- [Action item]: Consider the listing below. Extract exactly the lines from the line containing "384 386 991" to the line containing "611 407 717.3", both included.

*** Opening of Input material ***

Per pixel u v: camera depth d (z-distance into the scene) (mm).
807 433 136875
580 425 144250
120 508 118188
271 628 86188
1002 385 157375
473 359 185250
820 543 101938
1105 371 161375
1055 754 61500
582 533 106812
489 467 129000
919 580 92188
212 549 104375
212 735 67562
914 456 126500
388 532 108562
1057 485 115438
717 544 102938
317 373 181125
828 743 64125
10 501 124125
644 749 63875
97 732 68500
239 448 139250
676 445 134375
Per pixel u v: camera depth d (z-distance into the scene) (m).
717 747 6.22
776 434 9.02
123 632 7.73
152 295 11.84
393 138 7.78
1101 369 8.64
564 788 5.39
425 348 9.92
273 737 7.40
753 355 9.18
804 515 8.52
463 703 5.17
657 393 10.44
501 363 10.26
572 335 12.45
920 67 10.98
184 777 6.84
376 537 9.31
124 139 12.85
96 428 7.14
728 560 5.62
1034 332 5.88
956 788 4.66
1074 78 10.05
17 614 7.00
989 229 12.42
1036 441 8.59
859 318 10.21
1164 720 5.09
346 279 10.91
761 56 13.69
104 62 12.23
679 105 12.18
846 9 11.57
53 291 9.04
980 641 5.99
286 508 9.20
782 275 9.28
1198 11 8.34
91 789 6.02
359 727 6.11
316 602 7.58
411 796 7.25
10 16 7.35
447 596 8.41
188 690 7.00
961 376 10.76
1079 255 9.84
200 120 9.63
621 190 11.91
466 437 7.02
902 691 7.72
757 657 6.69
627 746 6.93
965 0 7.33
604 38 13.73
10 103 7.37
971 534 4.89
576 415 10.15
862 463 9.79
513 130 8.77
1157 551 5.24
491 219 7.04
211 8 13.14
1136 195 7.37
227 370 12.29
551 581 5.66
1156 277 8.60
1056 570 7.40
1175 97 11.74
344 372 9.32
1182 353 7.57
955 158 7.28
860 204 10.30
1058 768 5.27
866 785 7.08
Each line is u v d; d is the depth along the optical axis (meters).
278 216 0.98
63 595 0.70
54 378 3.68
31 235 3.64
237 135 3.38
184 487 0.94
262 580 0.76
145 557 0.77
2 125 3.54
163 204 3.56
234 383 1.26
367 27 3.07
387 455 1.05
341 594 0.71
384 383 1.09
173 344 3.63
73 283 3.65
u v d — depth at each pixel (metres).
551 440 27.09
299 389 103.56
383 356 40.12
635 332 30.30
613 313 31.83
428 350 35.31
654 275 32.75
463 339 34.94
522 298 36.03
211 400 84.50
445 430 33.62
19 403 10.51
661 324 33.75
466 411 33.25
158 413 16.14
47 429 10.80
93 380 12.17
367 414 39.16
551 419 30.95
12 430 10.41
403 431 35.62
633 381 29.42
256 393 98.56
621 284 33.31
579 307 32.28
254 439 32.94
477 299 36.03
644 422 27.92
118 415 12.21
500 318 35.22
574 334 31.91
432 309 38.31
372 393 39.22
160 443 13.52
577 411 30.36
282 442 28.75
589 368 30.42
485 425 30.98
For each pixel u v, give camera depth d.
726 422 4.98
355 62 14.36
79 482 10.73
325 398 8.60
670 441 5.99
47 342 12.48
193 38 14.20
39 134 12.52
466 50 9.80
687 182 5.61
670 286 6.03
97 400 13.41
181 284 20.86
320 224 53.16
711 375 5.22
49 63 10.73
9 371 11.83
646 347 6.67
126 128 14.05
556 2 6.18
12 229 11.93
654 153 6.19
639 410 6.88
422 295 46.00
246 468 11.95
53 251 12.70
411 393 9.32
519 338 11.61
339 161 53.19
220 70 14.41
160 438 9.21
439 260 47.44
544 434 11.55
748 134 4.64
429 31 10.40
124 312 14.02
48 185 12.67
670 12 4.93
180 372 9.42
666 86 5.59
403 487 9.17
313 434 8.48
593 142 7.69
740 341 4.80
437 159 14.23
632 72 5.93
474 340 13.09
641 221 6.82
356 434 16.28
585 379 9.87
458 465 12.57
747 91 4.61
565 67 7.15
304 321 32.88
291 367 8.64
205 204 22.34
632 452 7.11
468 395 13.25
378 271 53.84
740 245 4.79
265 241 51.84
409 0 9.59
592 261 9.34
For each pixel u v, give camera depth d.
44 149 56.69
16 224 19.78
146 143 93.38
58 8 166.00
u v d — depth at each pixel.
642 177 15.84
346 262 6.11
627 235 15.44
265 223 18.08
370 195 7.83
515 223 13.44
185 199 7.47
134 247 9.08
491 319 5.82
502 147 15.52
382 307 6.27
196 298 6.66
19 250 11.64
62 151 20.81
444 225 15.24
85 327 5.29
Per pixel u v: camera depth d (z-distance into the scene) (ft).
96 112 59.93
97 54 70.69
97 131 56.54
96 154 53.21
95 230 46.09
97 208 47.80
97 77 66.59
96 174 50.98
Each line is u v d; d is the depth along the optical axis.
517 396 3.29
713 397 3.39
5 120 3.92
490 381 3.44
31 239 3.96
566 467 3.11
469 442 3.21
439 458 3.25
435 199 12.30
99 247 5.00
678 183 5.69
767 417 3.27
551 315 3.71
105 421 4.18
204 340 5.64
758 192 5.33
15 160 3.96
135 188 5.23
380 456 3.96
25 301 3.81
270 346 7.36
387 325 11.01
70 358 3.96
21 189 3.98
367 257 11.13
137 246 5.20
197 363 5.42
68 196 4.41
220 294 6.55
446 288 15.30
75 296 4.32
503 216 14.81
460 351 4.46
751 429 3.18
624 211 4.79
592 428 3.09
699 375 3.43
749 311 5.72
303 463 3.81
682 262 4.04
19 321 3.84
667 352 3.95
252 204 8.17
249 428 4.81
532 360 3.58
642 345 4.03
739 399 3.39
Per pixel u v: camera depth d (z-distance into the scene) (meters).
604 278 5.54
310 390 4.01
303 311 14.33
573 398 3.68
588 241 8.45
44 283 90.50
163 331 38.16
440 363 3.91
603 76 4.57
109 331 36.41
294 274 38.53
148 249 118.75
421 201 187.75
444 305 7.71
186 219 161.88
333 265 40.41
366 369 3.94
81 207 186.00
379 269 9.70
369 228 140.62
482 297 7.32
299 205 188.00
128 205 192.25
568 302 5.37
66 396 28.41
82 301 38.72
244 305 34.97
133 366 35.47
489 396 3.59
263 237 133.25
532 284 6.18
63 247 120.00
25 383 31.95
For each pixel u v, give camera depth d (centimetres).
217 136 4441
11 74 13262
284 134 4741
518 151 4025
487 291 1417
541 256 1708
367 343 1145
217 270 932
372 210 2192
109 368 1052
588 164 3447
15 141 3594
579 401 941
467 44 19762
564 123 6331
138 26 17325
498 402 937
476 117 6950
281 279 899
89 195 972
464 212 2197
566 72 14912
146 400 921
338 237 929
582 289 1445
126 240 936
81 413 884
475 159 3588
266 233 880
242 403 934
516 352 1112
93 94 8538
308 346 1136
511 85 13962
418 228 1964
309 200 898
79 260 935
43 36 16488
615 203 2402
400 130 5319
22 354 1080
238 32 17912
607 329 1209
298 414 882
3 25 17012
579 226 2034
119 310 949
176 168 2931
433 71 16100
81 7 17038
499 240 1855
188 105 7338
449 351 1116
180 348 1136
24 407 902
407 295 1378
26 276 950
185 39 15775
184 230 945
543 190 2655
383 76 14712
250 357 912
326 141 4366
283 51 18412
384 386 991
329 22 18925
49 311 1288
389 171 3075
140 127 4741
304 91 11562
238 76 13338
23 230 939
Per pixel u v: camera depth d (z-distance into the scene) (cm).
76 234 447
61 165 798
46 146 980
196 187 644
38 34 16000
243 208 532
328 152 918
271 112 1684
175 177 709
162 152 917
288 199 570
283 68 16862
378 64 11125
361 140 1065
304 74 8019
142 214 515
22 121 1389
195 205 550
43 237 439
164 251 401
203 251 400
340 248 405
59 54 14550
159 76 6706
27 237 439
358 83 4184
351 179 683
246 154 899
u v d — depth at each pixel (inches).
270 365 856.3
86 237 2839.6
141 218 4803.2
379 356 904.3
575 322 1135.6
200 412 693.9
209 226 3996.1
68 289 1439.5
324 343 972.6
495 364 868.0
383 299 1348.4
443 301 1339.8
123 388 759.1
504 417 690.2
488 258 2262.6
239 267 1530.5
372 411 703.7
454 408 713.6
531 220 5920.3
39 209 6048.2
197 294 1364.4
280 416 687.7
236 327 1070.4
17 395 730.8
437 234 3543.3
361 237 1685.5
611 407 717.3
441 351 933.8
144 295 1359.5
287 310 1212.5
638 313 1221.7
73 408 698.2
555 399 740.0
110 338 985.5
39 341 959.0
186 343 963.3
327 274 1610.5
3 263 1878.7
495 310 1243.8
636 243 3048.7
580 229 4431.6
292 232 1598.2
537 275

*** Close of Input material ***

- [Reply]:
384 386 991
329 22 18925
49 311 1288
389 171 3075
140 127 4741
304 91 11562
238 76 13338
23 230 939
Per pixel u v: camera depth d (z-distance into the scene) (cm).
76 234 447
61 165 798
46 146 980
196 187 644
38 34 16000
243 208 532
328 152 918
271 112 1684
175 177 709
162 152 917
288 199 570
283 68 16862
378 64 11125
361 140 1065
304 74 8019
142 214 515
22 121 1389
195 205 550
43 237 439
164 251 401
203 251 400
340 248 405
59 54 14550
159 76 6706
27 237 439
358 83 4184
351 179 683
246 154 899
u v d — depth at each pixel (inches).
270 365 856.3
86 237 2839.6
141 218 4803.2
379 356 904.3
575 322 1135.6
200 412 693.9
209 226 3996.1
68 289 1439.5
324 343 972.6
495 364 868.0
383 299 1348.4
443 301 1339.8
123 388 759.1
504 417 690.2
488 258 2262.6
239 267 1530.5
372 411 703.7
454 408 713.6
531 220 5920.3
39 209 6048.2
197 294 1364.4
280 416 687.7
236 327 1070.4
17 395 730.8
437 234 3543.3
361 237 1685.5
611 407 717.3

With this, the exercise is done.